Wicket Authentication
To authenticate a responding RFID tag as an IDX Wicket, a proprietary cipher is used on the UserID, the SiteID, and FunctionID to generate a value called the W-Cipher. Only if the calculated W-Cipher matches that read from the RFID tag will it be accepted as an authentic IDX Wicket. Otherwise it will be ignored.
 

Password Protection
The RFID chip on a Stored Value Wicket requires that the reader present a password in order to write to a block of data. The password is determined by a proprietary encryption cipher which incorporates the Wicket’s unique UID to ensure that no two Wickets will have the same password. Once the password is calculated during the Wicket configuration procedure at the factory, it is stored on the RFID chip, locked, and made invisible to the outside world. Thus only the IDX Wicket Reader will be able to store data to a Wicket, making the Stored Value Wickets immune to so called  “clone attacks” or “replay attacks”.
 

Data Encryption
The Wicket Reader utilizes a proprietary encryption/decryption cipher when storing and reading values for each Wicket data block. The cipher incorporates the Wicket’s unique UID to ensure that even two Wickets storing the same information will not have the same values written in their blocks.

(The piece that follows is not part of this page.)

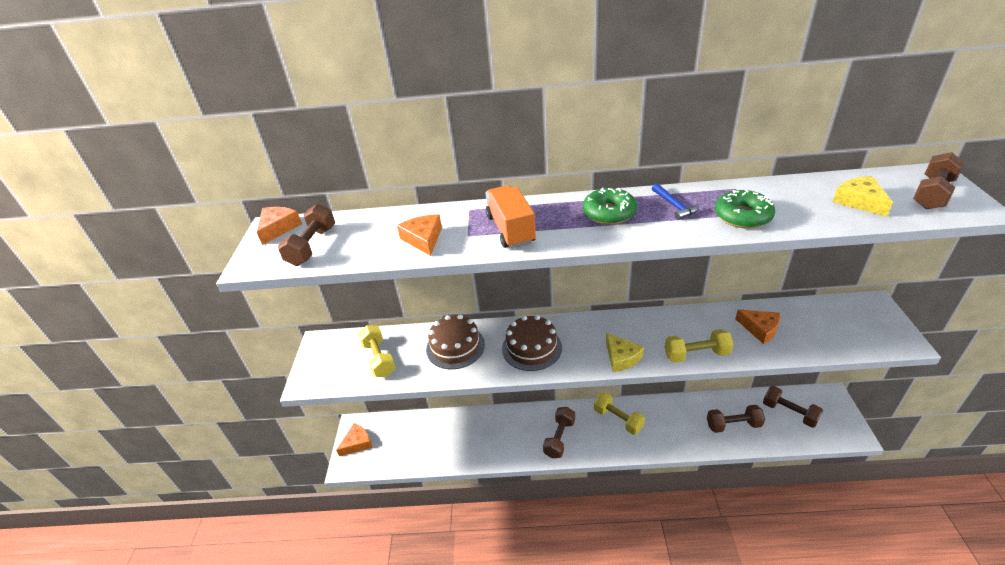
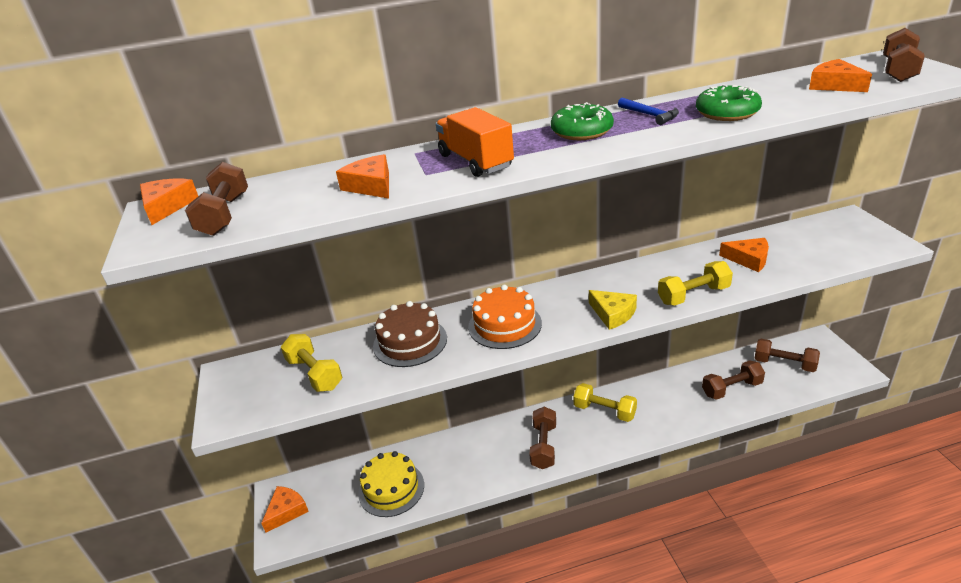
camera: 15 degrees left, 5 degrees down
(435, 444) = (391, 488): none -> yellow cake
(532, 348) = (505, 325): brown cake -> orange cake
(859, 201) = (834, 85): yellow cheese -> orange cheese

While a hacker may be able to see the stored data, the hacker will not be able to interpret it. Furthermore, that data includes an embedded cipher checksum to verify that data on what may otherwise appear to be an authentic Wicket is actually valid data... thus preventing a hacker from creating counterfeit data.
 

Data Redundancy
The Stored Value Wicket data structure includes simple redundancy of all important balances and a checksum within each data block to enable detection of corrupted data. For example, in the case where the data may possibly be either corrupted or indeterminate if the Wicket is taken out of read/write range while the Reader is writing data to the Wicket, the error can be detected and corrected.  In addition to simple error correction, the strategy prevents a hacker from executing any form of “indeterminate transaction attack”. Both the customer and the owner are secure from such an error (purposely or accidentally) resulting in gain or loss for either.
 

Access Protection
One form of attack on a secured system is called the “man in the middle” attack where a hacker utilizes a tool to do his bidding... such as obtaining a Wicket Reader that knows the encryption algorithm and password algorithm, and using its command set to write anything to a Wicket that a hacker may like. To prevent this kind of attack, there are two levels of access control that are held secret which involve an unlocking of the write commands and additionally involve an encrypted  “challenge / response” interaction between the controller and the Wicket Reader in order for the Wicket Reader to validate the authority of the controller to be sending it a write command for the Wicket. The protocol is held as a trade secret.
 

Banned List Wickets
One of the features available in the Turbo Accessories - Registration package is the ability to create a Banned List of banned UserIDs so that your Wicket Readers will not accept that specific Wicket anymore. This includes Customer, Service Equipment, Reader Programming, and System Report Wickets. If a registered customer claims he lost a Wicket with $15 on it, you may choose in good faith to believe him and replace that Wicket with another pre-valued at $15, but then you should ban his old Wicket UserID (found in Registration records) by adding it to the Banned List so that it will be rejected at your Wicket Readers should someone attempt to later use it. Likewise, if you have fired a service person or they claim to have lost their Equipment Service Wicket, you may also want to ban that Equipment Service Wicket form further use by adding it to the Banned List Wicket. Once added to the Banned List Wicket, then just take the Banned List Wicket around to each of your Wicket Readers and read it in.